(Records from a data collection)
══════

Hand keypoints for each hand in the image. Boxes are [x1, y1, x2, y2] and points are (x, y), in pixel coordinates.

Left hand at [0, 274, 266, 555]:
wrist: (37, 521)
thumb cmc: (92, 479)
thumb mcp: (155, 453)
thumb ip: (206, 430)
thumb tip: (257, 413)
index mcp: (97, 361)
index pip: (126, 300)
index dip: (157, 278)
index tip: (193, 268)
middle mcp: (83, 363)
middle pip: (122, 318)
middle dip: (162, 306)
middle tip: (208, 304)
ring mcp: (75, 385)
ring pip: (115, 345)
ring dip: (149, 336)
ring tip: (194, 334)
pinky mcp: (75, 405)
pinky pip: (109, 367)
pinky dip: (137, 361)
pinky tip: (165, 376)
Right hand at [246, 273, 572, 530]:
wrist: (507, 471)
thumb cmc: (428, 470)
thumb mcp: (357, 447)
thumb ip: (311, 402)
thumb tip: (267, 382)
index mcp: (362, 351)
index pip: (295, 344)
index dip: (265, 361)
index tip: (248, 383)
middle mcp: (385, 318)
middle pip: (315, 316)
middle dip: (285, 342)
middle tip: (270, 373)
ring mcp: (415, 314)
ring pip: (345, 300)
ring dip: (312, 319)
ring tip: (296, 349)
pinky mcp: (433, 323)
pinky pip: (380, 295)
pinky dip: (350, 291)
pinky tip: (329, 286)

══════

> **TASK OBJECTIVE**
The response should consist of the entries, retyped exactly and in full.

> **WRITTEN ANSWER**
Hand keypoints for each hand in the image. Boxes are [x1, y1, x2, y2] and points are (x, y), in pixel coordinates.

Left hand at [0, 274, 266, 555]:
wrist: (37, 521)
thumb cmc: (92, 479)
thumb mcp: (155, 453)
thumb ip: (206, 430)
thumb tip: (257, 413)
index mcp: (97, 361)
index pip: (126, 300)
index dip: (157, 278)
index tip: (193, 268)
middle mcp: (83, 363)
middle pip: (122, 318)
middle dip: (162, 306)
middle tip: (208, 304)
ring mcp: (75, 385)
ring pip: (115, 345)
ring dip: (149, 336)
ring tip: (194, 334)
pinky mcp: (75, 405)
pinky pip: (109, 367)
pinky dip: (137, 361)
pinky tip: (165, 376)
Right hand at [246, 273, 572, 530]:
wrist: (507, 471)
thumb cmc: (428, 470)
thumb mcp: (357, 447)
thumb ip: (311, 402)
thumb tip: (267, 382)
index mcp: (362, 351)
index pip: (295, 344)
index dip: (265, 361)
index tip: (248, 383)
middle mcp: (385, 318)
middle pip: (315, 316)
middle dip: (285, 342)
middle tip: (270, 373)
ring mcp: (415, 314)
ring pip: (345, 300)
ring dip: (312, 319)
ring tip: (296, 349)
pinky mcp: (433, 323)
pinky pip: (380, 295)
pinky dip: (350, 291)
pinky tip: (329, 286)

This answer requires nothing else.